Клава, не задумываясь, ответила:
— Если бы это было в прошлом году, когда я мечтала о городе, то да… А теперь не знаю. Я привыкла к лаборатории. Я забываю, где я: в деревне или в городе… Помнишь, ты говорил мне в прошлом году, — Клава тихо засмеялась и сжала Головенко руку, — что моя городская профессия пригодится в деревне… И правда — пригодилась… Ведь по правде сказать, я тебе в прошлом году не верила. И в мастерскую не верила и в гидростанцию не верила. Мне было просто приятно слушать о твоих планах. Ты даже в лице менялся, когда начинал говорить об этом.
— А теперь веришь?
Клава ответила не сразу.
— Теперь верю. Если ты мне скажешь, что вот на месте этих домиков через пять лет будут многоэтажные дома, с водопроводом, ваннами… Да что там ванны! Если скажешь, что здесь будет оперный театр — поверю.
Она прижалась к Степану и глянула ему в глаза.
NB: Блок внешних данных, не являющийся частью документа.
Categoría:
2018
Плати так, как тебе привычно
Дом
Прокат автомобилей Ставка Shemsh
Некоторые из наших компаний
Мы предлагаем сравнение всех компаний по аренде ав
— Степа, когда наш ребенок будет взрослым, Красный Кут уже не станет походить на деревню. Правда?
Она замолчала и, возбужденная своими мыслями, ускорила шаг.
Когда Головенко сказал Федору о его назначении в Супутинскую МТС, тот обиделся.
— Выгоняешь?
Светловолосый, с загорелым лицом он только что вылез из-под трактора и в упор глядел на директора.
Трудно было представить мастерскую без Федора. Здесь то и дело слышался его голос, то беззлобно ругавший тракториста за нерасторопность, то терпеливо и настойчиво разъяснявший, как нужно ремонтировать ту или иную деталь. Головенко привык к тому, что, если в мастерской Федор, значит, беспокоиться не о чем, привык к тому, что по вечерам Федор являлся к нему в кабинет, забирался в угол и шуршал газетами и журналами. И вот он должен уйти отсюда…
Головенко согласился на перевод Федора только потому, что был рад за друга, в способности которого он верил.
— Давай потолкуем, друг, — сказал Головенко, присаживаясь на верстак. Федор прислонился к стеллажам. — Отпускать тебя мне не больно хочется и как человека и как работника…
В конторку заглянул Сашка. Из каких-то неведомых источников людям было уже известно о предстоящем переводе Федора.
— Что они там? — спросили девушки Сашку. Он махнул рукой. Шура шумно вздохнула. Распушив бороду, подошел Сидорыч.
— О чем они? — осведомился он.
— О чем — известно… Уходит Федор-то…
Сидорыч присел на лежащий кожух мотора, закурил.
— Коли директором будет, тогда ладно… Это неплохо. А ежели механиком — не отдадим, — твердо выговорил он и сердито запыхтел козьей ножкой.